Assume $X$ has a symmetric $\mathrm{Beta}(\alpha,\alpha)$ distribution, where $\alpha$ is large.
Can we give strong tail bounds (similar to Chernoff bounds for the binomial distribution), i.e., bounds of the form $$ \Pr\Bigl[\bigl|X-E[X]\bigr| \ge t \Bigr] \le \text{some small function of $t$ and $\alpha$?} $$
Of course, one can use Chebychev's inequality, but intuition says, stronger bounds should be obtainable. Also numerical experiments suggest that a bound of the form $e^{-C\cdot \alpha}$ holds.

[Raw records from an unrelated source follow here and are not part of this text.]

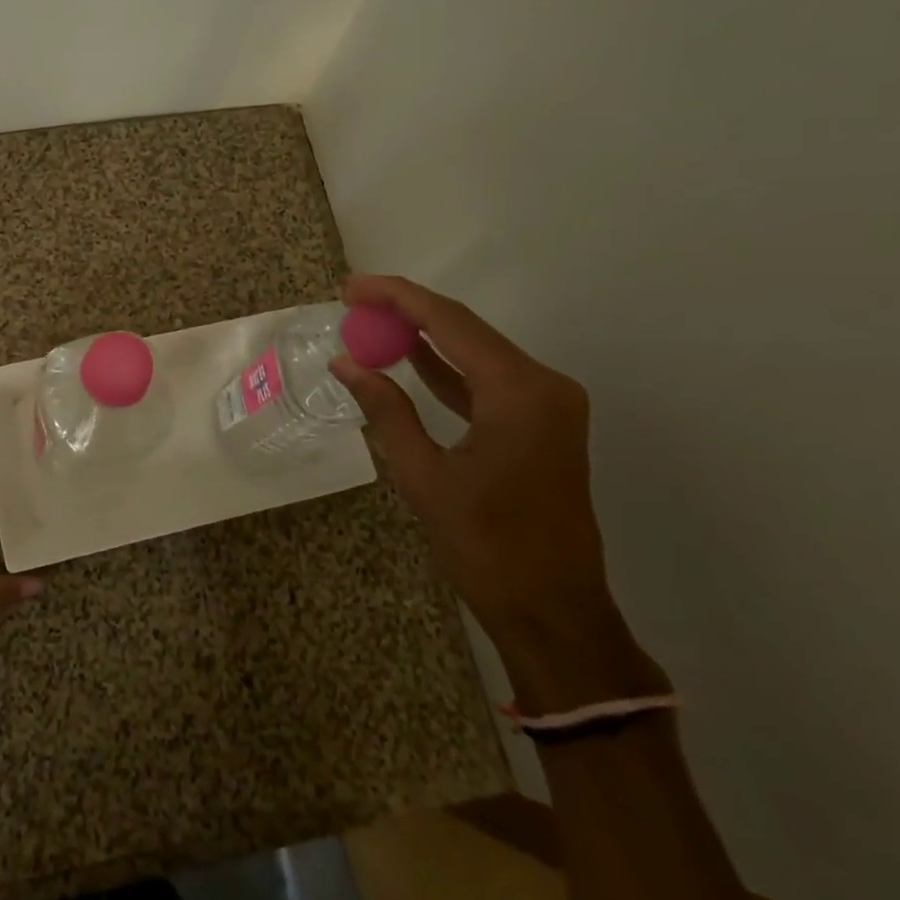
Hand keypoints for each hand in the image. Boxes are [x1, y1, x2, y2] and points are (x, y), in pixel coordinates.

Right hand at [330, 276, 657, 710]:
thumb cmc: (487, 547)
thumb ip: (386, 410)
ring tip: (372, 322)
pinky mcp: (542, 424)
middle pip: (466, 329)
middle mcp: (543, 386)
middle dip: (408, 311)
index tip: (352, 287)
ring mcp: (548, 405)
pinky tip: (411, 358)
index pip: (450, 323)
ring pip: (476, 351)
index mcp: (520, 393)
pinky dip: (448, 369)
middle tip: (354, 300)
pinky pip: (487, 381)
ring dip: (426, 337)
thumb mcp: (424, 475)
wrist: (554, 612)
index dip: (397, 297)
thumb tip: (346, 363)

Attempts: It is known that for $\alpha=m\in\mathbb N$, $X$ can be written as $$ X = \frac{E_1 + \cdots+ E_m}{E_1+\cdots+E_{2m}} $$ where $E_i$ are i.i.d. $\mathrm{Exp}(1)$ distributed; so $X$ can be written as a sum of variables, but they are not independent.

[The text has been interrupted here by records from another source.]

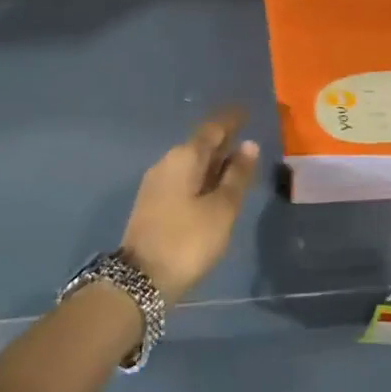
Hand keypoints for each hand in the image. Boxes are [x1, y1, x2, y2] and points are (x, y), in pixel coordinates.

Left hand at [121, 108, 260, 301]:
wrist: (141, 280)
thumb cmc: (188, 240)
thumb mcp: (221, 209)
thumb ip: (237, 176)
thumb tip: (249, 145)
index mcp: (184, 158)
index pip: (212, 129)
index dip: (230, 120)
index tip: (246, 112)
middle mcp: (167, 163)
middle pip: (200, 145)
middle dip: (223, 141)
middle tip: (247, 139)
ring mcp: (156, 184)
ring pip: (191, 163)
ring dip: (214, 162)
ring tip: (237, 164)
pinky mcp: (153, 203)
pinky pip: (184, 179)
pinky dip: (203, 178)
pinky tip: (214, 188)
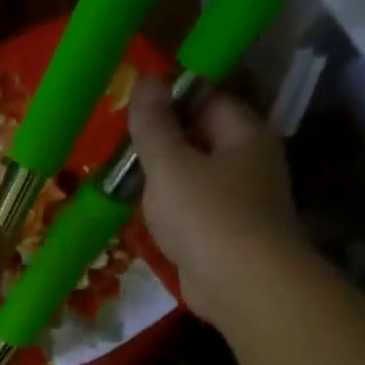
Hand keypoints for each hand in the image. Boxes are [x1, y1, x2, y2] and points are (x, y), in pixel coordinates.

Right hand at [127, 77, 310, 326]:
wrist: (242, 286)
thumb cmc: (207, 216)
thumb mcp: (170, 164)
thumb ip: (153, 124)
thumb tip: (146, 78)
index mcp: (243, 133)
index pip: (206, 97)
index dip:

Since $t^{\alpha}(1-t)^{\alpha}$ is symmetric around $t=\frac{1}{2}$, the mean of a $\text{Beta}(\alpha,\alpha)$ random variable is always $\frac{1}{2}$, and accurate approximations for your probability just come from accurate approximations of the density function around $t=\frac{1}{2}$. Assuming $X\sim\text{Beta}(\alpha,\alpha)$, $$\begin{eqnarray*}\mathbb{P}\left[\left|X-\frac{1}{2}\right|\geq t\right]&=&\frac{2\,\Gamma(2\alpha)}{\Gamma(\alpha)^2}\int_{t}^{1/2}\left(\frac{1}{4}-u^2\right)^{\alpha-1}\,du\\&=&\frac{\Gamma(2\alpha)(1-4t^2)^{\alpha-1}}{4^{\alpha-1}\Gamma(\alpha)^2}\int_{2t}^{1}\left(\frac{1-u^2}{1-4t^2}\right)^{\alpha-1}\,du\end{eqnarray*} $$ and the last integrand function can be approximated by $\exp\left(-(\alpha-1)\frac{4t(u-2t)}{1-4t^2}\right)$, leading to a Chernoff-type bound: $$\begin{eqnarray*}\mathbb{P}\left[\left|X-\frac{1}{2}\right|\geq t\right]\leq\frac{\Gamma(2\alpha)(1-4t^2)^{\alpha}}{4^{\alpha}t(\alpha-1)\Gamma(\alpha)^2}.\end{eqnarray*}$$ Since $\alpha$ is assumed to be large, another effective upper bound comes from replacing $t(1-t)$ with $\frac{1}{4}\exp\left(-(2t-1)^2\right)$, then exploiting the well-known tail bounds of the normal distribution (thanks to Mike Spivey).